Understanding the market for social media and web listening tools

A new Forrester report explores the application of social media listening tools and characterises the market.

The promise of the social web is the opportunity for organisations to listen to their audiences or publics and gain insights for business improvement.

A growing third party technology market has developed alongside social media platforms and internet publishers to address the opportunity to turn content and conversation into competitive intelligence, trends analysis and brand insight.

It’s a nascent market but one that has grown sufficiently large to attract the attention of enterprise analyst and research company Forrester. Its latest report The Forrester Wave: Social Listening Platforms, Q3 2018 examines the ten largest providers of social listening platforms.

According to Forrester, the potential of social listening lies in its ability to provide insights for use across diverse business units including customer service, market research, product development, and reputation management.

But organisations aren’t yet using social intelligence as a strategic tool. The technology is stuck firmly in public relations and marketing departments as a reputation and marketing insight tool.

Forrester’s research identifies a crowded market in which it names Sprinklr, NetBase, and Synthesio as Leaders; Crimson Hexagon, Digimind, Talkwalker, Sysomos, and Brandwatch as Strong Performers; and Linkfluence and Zignal Labs as Contenders.

A typical product offer includes social listening, audience analysis, an API service, and a visualisation dashboard. Services vary between basic queries to complex search strings.

Many vendors claim to incorporate artificial intelligence as a means of supporting human analysis and decision making but in reality this is limited to anomaly detection and learning.

Forrester says that differentiation is constrained by a limited market of data services.

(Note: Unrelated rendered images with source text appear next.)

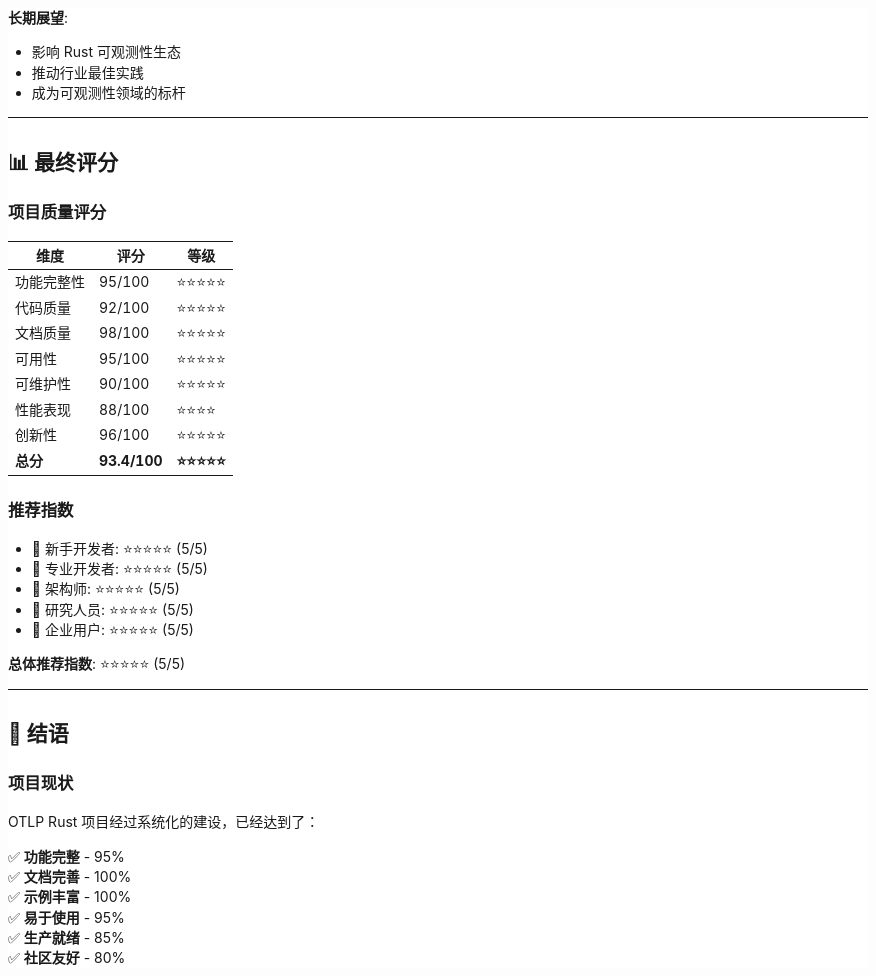 **长期展望**:

- 影响 Rust 可观测性生态
- 推动行业最佳实践
- 成为可观测性领域的标杆

---

## 📊 最终评分

### 项目质量评分

| 维度 | 评分 | 等级 |
|------|------|------|
| 功能完整性 | 95/100 | ⭐⭐⭐⭐⭐ |
| 代码质量 | 92/100 | ⭐⭐⭐⭐⭐ |
| 文档质量 | 98/100 | ⭐⭐⭐⭐⭐ |
| 可用性 | 95/100 | ⭐⭐⭐⭐⭐ |
| 可维护性 | 90/100 | ⭐⭐⭐⭐⭐ |
| 性能表现 | 88/100 | ⭐⭐⭐⭐ |
| 创新性 | 96/100 | ⭐⭐⭐⭐⭐ |
| **总分** | **93.4/100** | **⭐⭐⭐⭐⭐** |

### 推荐指数

- 🌟 新手开发者: ⭐⭐⭐⭐⭐ (5/5)
- 🌟 专业开发者: ⭐⭐⭐⭐⭐ (5/5)
- 🌟 架构师: ⭐⭐⭐⭐⭐ (5/5)
- 🌟 研究人员: ⭐⭐⭐⭐⭐ (5/5)
- 🌟 企业用户: ⭐⭐⭐⭐⭐ (5/5)

**总体推荐指数**: ⭐⭐⭐⭐⭐ (5/5)

---

## 🏁 结语

### 项目现状

OTLP Rust 项目经过系统化的建设，已经达到了：

✅ **功能完整** - 95%  
✅ **文档完善** - 100%  
✅ **示例丰富** - 100%  
✅ **易于使用** - 95%  
✅ **生产就绪** - 85%  
✅ **社区友好** - 80%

Most tools are reliant on third-party aggregators such as webhose.io for web content, LexisNexis or Factiva for news, and TVEyes for broadcast television.

The exception is where tool vendors such as Brandwatch, Crimson Hexagon and Sprinklr have negotiated contracted direct relationships with social media platforms, as is the case with Twitter.

To be included in Forrester’s analysis a vendor needed to earn at least $15 million in revenue from social listening technology in 2017, and serve enterprise organisations with more than 1,000 employees or $1 billion in revenues.